The largest creative communications festival in Asia Pacific, which kicks off on Sunday in Singapore, is also set to welcome industry professionals from 27 countries who over two insightful days of learning, networking and celebration will have the opportunity to view Asia Pacifics creative excellence in advertising and communications.
Click here to view the entry summary by country – Entry Summary By Country Spikes Asia 2012.xlsx
With an overall 33% increase versus last year, the categories which have shown the highest increase are PR, Design, Mobile, Film Craft, Direct and Promo & Activation. The top countries participating are Australia (703 entries), followed by India (694), Japan (594), Singapore (524), China (448) and Thailand (411).
Says Terry Savage, co-chairman of Spikes Asia: “This extraordinary growth in the number of entries this year is not only testament to the importance of Spikes Asia to the creative community in Asia Pacific, but is also an endorsement of the great work being produced in the region which will ultimately reverberate around the world. We await with great anticipation the juries decision, which no doubt will provide inspiration and insight, taking creativity in brand communications to another level.”
The winners will be revealed during the Spikes Asia Awards Ceremony that will be held Tuesday evening 18 September at the Grand Theatre, Marina Bay Sands. Other accolades to be announced are: Agency of the Year, Independent Agency of the Year, Media Agency of the Year, Network of the Year, and the new Spikes Palm Award presented to the most awarded production company. P&G Asia will be honoured with the 2012 Advertiser of the Year award. The event will conclude with the After Party at Avalon nightclub.
8 Comments
With current awards budgets stretched to the limit why on earth would agencies here enter this show?
I hope Clems haven’t given recent retrenchments!
I am totally starting my own award show.
if you work for a network, one of your responsibilities is to feed the network’s awards tally at a regional level.
hence, oz agencies enter shows like this.
highly likely that gunn report takes spikes into account, so that’s another reason.
now, Kinsale… that’s another matter entirely.
@baffled – I see. So we are making our shit Asian network look good?
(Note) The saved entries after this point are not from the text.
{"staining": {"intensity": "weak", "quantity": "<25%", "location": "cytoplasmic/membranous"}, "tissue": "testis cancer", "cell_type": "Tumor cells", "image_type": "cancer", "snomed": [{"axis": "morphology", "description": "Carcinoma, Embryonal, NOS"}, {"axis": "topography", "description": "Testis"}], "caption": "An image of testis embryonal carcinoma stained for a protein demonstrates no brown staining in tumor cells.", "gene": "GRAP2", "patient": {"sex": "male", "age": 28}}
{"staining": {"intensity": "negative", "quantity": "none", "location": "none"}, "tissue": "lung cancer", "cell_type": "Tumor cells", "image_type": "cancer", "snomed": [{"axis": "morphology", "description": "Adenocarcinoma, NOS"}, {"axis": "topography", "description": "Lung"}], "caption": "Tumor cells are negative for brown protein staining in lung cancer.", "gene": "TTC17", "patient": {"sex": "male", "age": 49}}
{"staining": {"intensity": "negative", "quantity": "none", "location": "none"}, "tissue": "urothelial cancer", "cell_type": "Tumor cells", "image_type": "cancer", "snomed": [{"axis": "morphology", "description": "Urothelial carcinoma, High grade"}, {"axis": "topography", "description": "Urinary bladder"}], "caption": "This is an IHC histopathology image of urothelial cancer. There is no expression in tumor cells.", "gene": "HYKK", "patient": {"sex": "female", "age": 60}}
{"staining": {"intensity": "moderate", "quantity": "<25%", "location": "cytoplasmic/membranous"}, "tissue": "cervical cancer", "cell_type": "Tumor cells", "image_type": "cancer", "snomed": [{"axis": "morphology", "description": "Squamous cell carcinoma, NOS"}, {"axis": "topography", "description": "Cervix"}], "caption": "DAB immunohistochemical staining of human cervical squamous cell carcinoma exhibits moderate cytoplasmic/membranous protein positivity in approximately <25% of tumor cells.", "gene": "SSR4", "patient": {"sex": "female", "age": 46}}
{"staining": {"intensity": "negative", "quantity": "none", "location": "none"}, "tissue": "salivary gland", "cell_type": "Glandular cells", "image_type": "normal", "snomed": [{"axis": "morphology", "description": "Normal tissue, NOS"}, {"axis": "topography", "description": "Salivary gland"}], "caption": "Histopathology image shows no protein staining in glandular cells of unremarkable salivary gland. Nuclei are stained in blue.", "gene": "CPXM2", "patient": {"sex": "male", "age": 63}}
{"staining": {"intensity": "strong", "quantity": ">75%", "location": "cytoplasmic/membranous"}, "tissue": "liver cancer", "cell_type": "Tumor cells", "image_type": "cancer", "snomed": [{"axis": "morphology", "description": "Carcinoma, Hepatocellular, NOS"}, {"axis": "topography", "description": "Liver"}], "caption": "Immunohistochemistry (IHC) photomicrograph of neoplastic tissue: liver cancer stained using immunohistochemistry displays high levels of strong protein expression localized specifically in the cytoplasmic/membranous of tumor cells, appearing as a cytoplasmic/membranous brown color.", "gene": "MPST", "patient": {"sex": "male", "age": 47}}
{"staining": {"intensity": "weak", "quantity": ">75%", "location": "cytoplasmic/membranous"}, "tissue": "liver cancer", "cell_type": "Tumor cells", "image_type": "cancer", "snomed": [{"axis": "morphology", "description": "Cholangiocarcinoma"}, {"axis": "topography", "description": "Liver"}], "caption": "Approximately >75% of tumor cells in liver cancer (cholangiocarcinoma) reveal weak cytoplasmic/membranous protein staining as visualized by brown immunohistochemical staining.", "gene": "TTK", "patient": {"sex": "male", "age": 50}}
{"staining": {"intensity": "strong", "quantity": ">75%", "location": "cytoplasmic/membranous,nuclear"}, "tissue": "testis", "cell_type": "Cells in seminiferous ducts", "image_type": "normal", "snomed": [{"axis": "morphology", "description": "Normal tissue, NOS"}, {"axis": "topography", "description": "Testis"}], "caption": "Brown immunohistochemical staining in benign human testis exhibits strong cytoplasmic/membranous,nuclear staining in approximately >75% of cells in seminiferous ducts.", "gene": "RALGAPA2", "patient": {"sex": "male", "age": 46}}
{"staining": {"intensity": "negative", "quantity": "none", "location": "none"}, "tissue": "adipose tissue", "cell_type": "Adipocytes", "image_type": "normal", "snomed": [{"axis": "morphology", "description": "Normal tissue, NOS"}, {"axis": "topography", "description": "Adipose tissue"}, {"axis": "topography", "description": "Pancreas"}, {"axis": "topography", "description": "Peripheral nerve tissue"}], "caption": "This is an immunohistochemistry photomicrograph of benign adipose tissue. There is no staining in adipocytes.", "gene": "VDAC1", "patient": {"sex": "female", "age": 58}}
@ still baffled, no not really.
Example: Ogilvy in Asia handily beats Ogilvy in many other regions of the world when it comes to awards – yep, 85% through pumping in scams to award shows, but your Friendly Network Head Office Bastards don’t really care.
So, to answer your question, you are actually making your shit Global CD (sorry, CCO as they’re now called) look good, and enabling him to make a down payment on his fifth Bentley just before you get retrenched next year as part of a worldwide cost-cutting exercise.
Oh, the irony, the irony.
i love watching creatives try and work out whats happening.
Australia enters cause it knows it can beat the pish that comes in from the rest of Asia. Except Japan which has digital sewn up every year. Plus, the more entries, the better chance of your network winning network of the year (see DDB last year, which won on volume not quality).
Anyway, Spikes looks dull this year – same old faces preaching to the choir. Do you really want to listen to Nick Brien’s thoughts on new technology as his agency loses creatives left right and centre? Thought not.The awards show is an after thought and is only kept around as it makes the organisers very rich.
That and AWARD has been so bloody parochial and rigged for so long it’s almost not worth entering.
Get an international jury and do pre-selection via the internet to make it fair. Jury chair can sort out whether or not it’s ‘scammy’.